Cela ne faisait que peu de doute, c’est désormais officiel. Le président tunisien Kaïs Saïed a annoncé ce vendredi 19 juillet qu’il briguerait un nouveau mandat lors de l’élection présidentielle qui doit se tenir le 6 octobre. «J’annonce officiellement ma candidature à l’élection présidentielle du 6 octobre prochain pour poursuivre le combat dans la bataille de libération nationale», a déclaré Kaïs Saïed dans une vidéo diffusée par la présidence. Parlant depuis la région de Tataouine dans le sud tunisien, il a affirmé répondre à «l’appel sacré de la patrie». «J’appelle tous ceux qui s’apprêtent à parrainer (des candidats) à se garder de toute sorte de malversation», a-t-il ajouté. «Je les appelle aussi à n’accepter aucun centime de la part de personne et s’ils le font, je ne leur pardonnerai jamais».
Interview
Depuis l’été 2021, Kaïs Saïed, 66 ans, accapare les pleins pouvoirs en Tunisie. En suspendant le Parlement et en limogeant son Premier ministre après plusieurs mois de blocage politique, le chef de l’Etat entendait «sauver une Tunisie» en crise. Il a fait adopter une nouvelle Constitution par référendum à l’été 2022 instituant un nouveau système de deux chambres aux pouvoirs très limités, faisant passer la Tunisie d’un régime parlementaire à un système ultra-présidentialiste qui consacre sa dérive autoritaire.
Fuite en avant répressive
Elle se caractérise aussi par une fuite en avant répressive. «Jusqu’à présent, j’expliquais que la différence entre Ben Ali et Kaïs Saïed, c’était que ce dernier ne faisait pas torturer ses opposants. Voilà, on y est», lançait ainsi, il y a quelques mois, Mohamed Abbou, avocat et ancien ministre de la Fonction publique, de la gouvernance et de la lutte contre la corruption. Depuis le printemps 2023, les principaux opposants ont été emprisonnés, notamment le chef du parti islamo-conservateur Ennahdha, Rached Ghannouchi, et la présidente du Parti destourien libre, Abir Moussi, nostalgique des dictatures du héros de l’indépendance Habib Bourguiba et de Zine El Abidine Ben Ali, renversé en 2011. Depuis février dernier, une vingtaine d’opposants et personnalités, qualifiés de «terroristes» par Kaïs Saïed, ont été emprisonnés et sont «accusés de complot contre la sûreté de l’Etat». Des ONG dont Amnesty International ont dénoncé «une chasse aux sorcières motivée par des considérations politiques».

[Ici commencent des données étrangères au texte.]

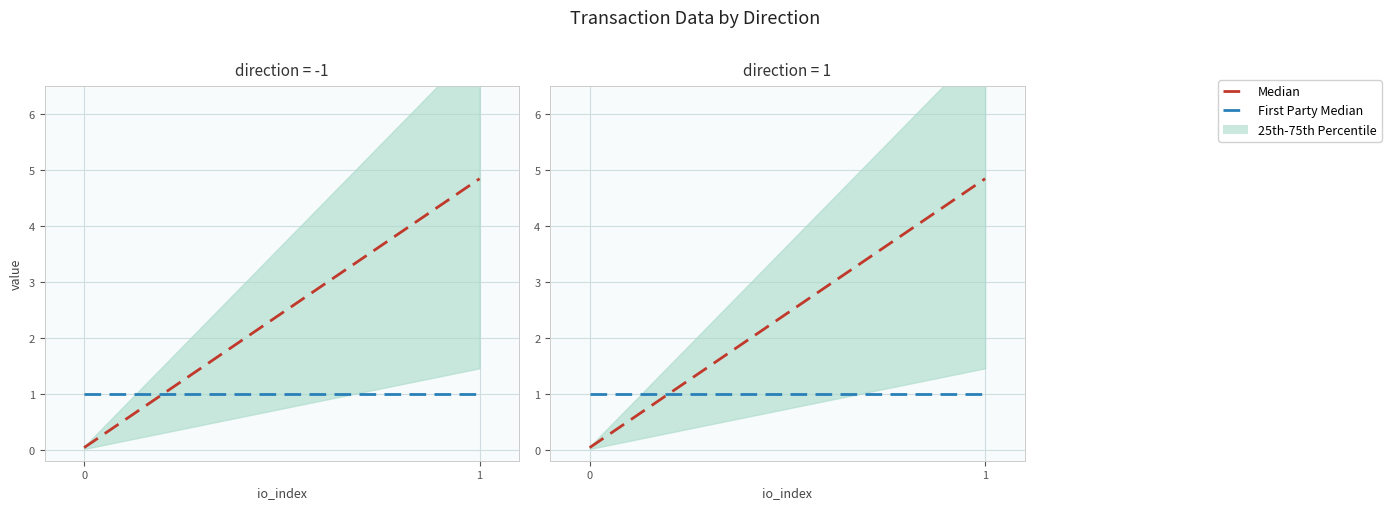

What is the average value of the Median series?

2.4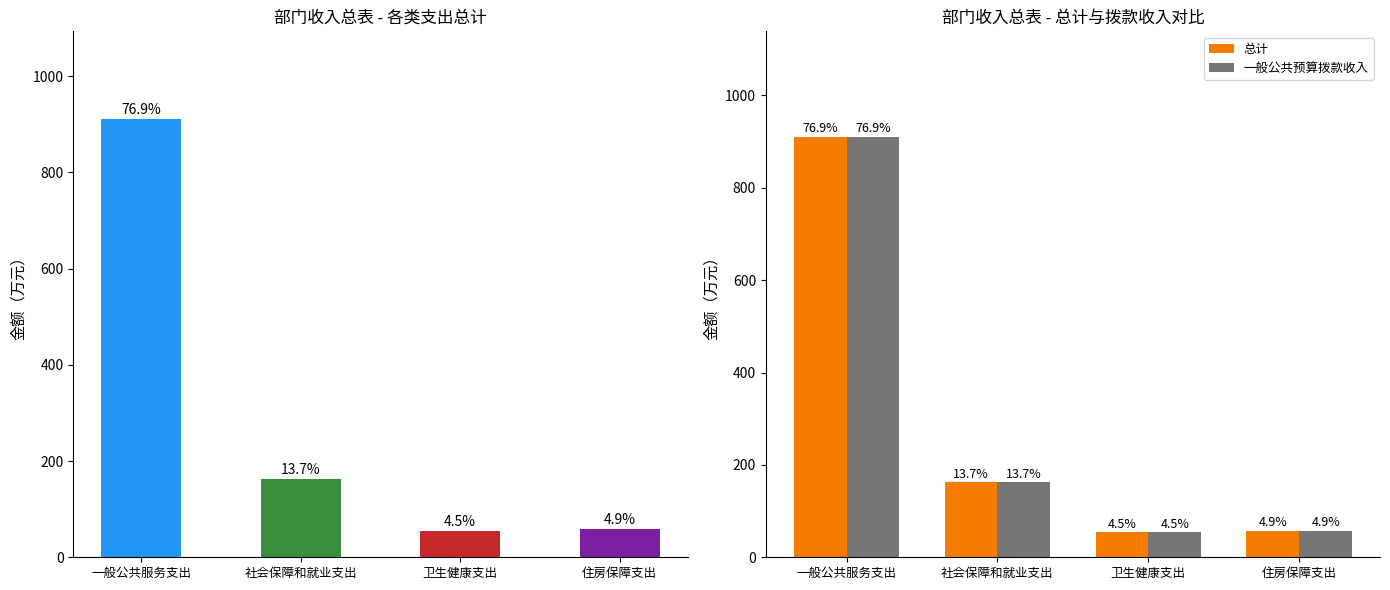

Which series changed the most between 社会保障和就业支出 and 住房保障支出?

总计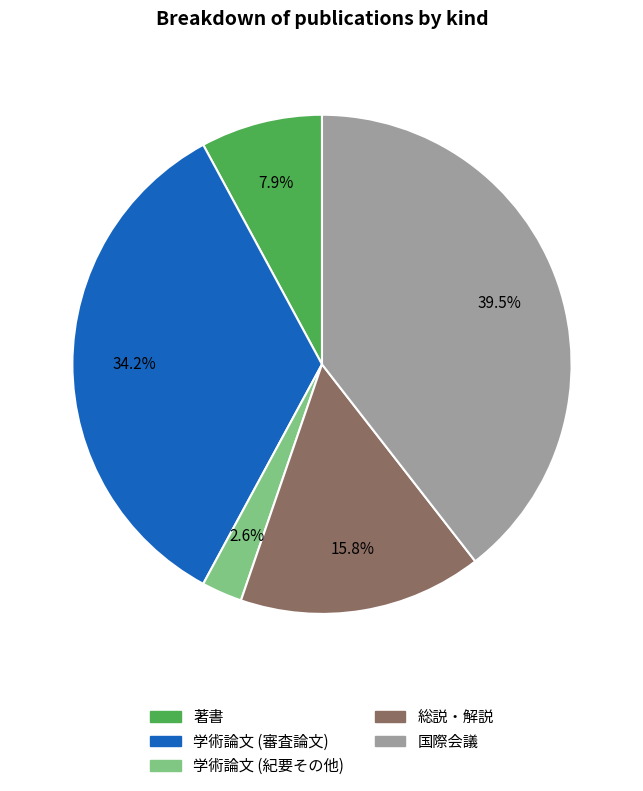

Which category has the smallest portion of the pie?

学術論文 (紀要その他)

Lotfi Mraihi, candidat de gauche déclaré à la présidentielle, a été condamné jeudi à huit mois de prison et à une inéligibilité à vie, alors que des ONG dénoncent une multiplication des obstacles pour les rivaux potentiels du président Saïed. Plusieurs personnalités politiques ayant annoncé leur candidature sont poursuivies en justice ou en prison comme Abir Moussi. Parmi les autres candidats présomptifs emprisonnés, Issam Chebbi, chef du parti d’opposition Al Joumhouri, arrêté le 25 février 2023 pour «complot contre la sûreté de l’Etat», a retiré jeudi sa candidature faute d’avoir pu obtenir les formulaires de parrainages, selon son parti. Egalement candidat déclaré, l’ancien ministre Abdellatif Mekki, chef du parti Travail et réalisation, et ex-dirigeant d’Ennadha, a été interdit le 12 juillet de quitter le territoire.
Kaïs Saïed est arrivé au pouvoir démocratiquement après une victoire écrasante (plus de 72 % des voix) à l’élection présidentielle d’octobre 2019. Celui qui était alors juriste constitutionnaliste avait fait campagne sur le rejet des élites et promettait de répondre aux revendications du peuple, restées sans réponse depuis la révolution de 2011.